Our ongoing failure to do so, and in this very public Brown matter as well, is a core reason why so many instances of rape, sexual assault, abuse and domestic violence go unreported. Many women have little faith that their claims will be believed, investigated, and their persons protected from retribution. That understanding, that psychology, is our failing.
Damning in a way, was the manner in which many of Brown’s teammates, my Giants, rallied around him, without seeming to consider the implications. Rashad Jennings and Victor Cruz in particular, were broadly and aggressively vocal in their support of Brown as a man and person. Understandable, in that teammates develop bonds.
What they had not considered however, is how many women, and women fans, and women in their very own lives, were observing. They had not considered the message being transmitted in those moments. That being that men would stand together against these claims. There was a united front against her words. Against the words of this woman, who had stepped forward and identified herself as a victim.
That unity and bond was somehow to be taken as having greater meaning than this woman’s words. Words that she had been hurt, and victimized. Continuously.
It turns out that her words were true. This is actually of less importance than the process. That she was investigated for character flaws and essentially placed on character trial. That she, even as a potential victim, a member of a vulnerable population, would not be believed. That her words and claims about attacks against her personhood, would be placed in a queue, for later consideration.
Our daughters and wives see this. Our mothers and women friends see this. They observe how we act, or fail to act, in these situations. They are reading our body language and intent. Most importantly, they see the devaluation of their personhood. They see that they have to appeal to the role they have in your lives as women to advocate for and protect them, as opposed to doing those things because they, as women, are people. And qualifying what role they have should not be a requisite for our belief and promotion of their words, whether they are being victimized or not.
As a father and man, I see the need for us, all of us, to be better about how we address obvious and subtle abuses of women. We are traumatizing women by our refusal to engage their needs actively. By our failure to hear and respond, and listen openly. These are our failings. We need not repeat these with our sons and daughters. They need to see us act, and to talk, and struggle with developing an informed sense of valuing the personhood of women.

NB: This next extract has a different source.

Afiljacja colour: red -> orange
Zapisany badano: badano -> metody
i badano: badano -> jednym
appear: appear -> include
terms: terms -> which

I am now struggling with rooting for my team after considering Jennings’ and Cruz’ disregard for the process of a woman stepping forward, coupled with their rather limited explanations of their opposition to player protest. I am wondering aloud about what kind of thoughts they have. I will not allow them to exist as robots designed to entertain me. I will consider them as persons.

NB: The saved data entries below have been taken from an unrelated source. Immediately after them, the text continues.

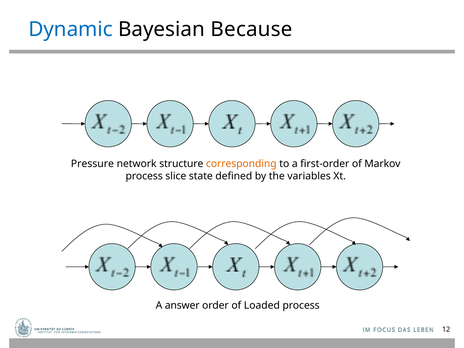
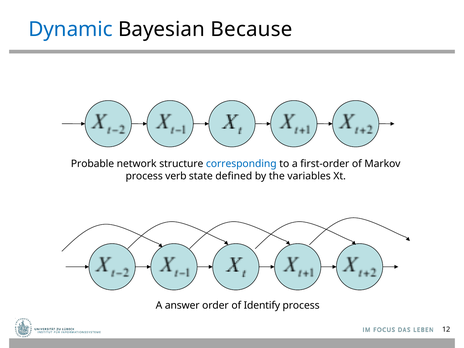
Pressure: Pressure -> Probable
corresponding colour: orange -> blue
slice: slice -> verb
Loaded: Loaded -> Identify
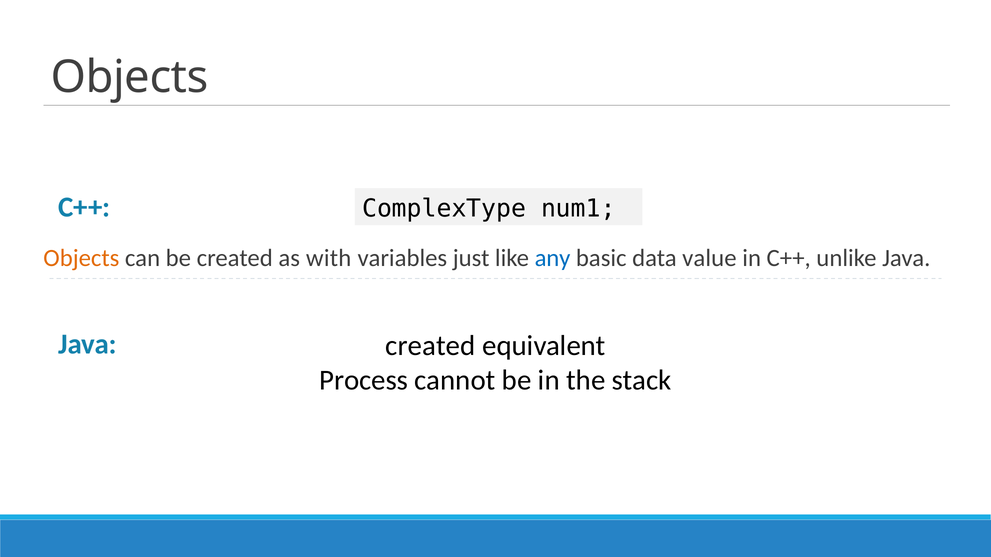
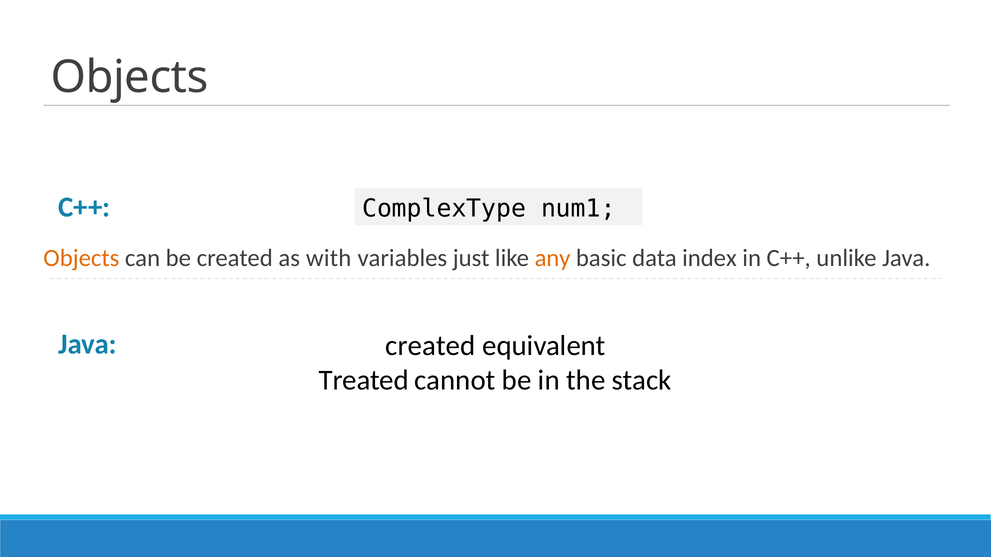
any colour: blue -> orange
value: value -> index
Process: Process -> Treated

Our children and our families need us to be thoughtful about their protection and our roles as the core in preventing victimization. We cannot continue to wait and watch, for we are failing to do so actively, and women are the truest victims of our inaction.
I want to see my Giants win. But not at any cost. Not at any human cost off the field. I am most dedicated to my human team. And I am pro-human growth, which makes me pro-women. I have no problem linking that sensibility to the notion that I am pro-women and women first. It is past time that we all were.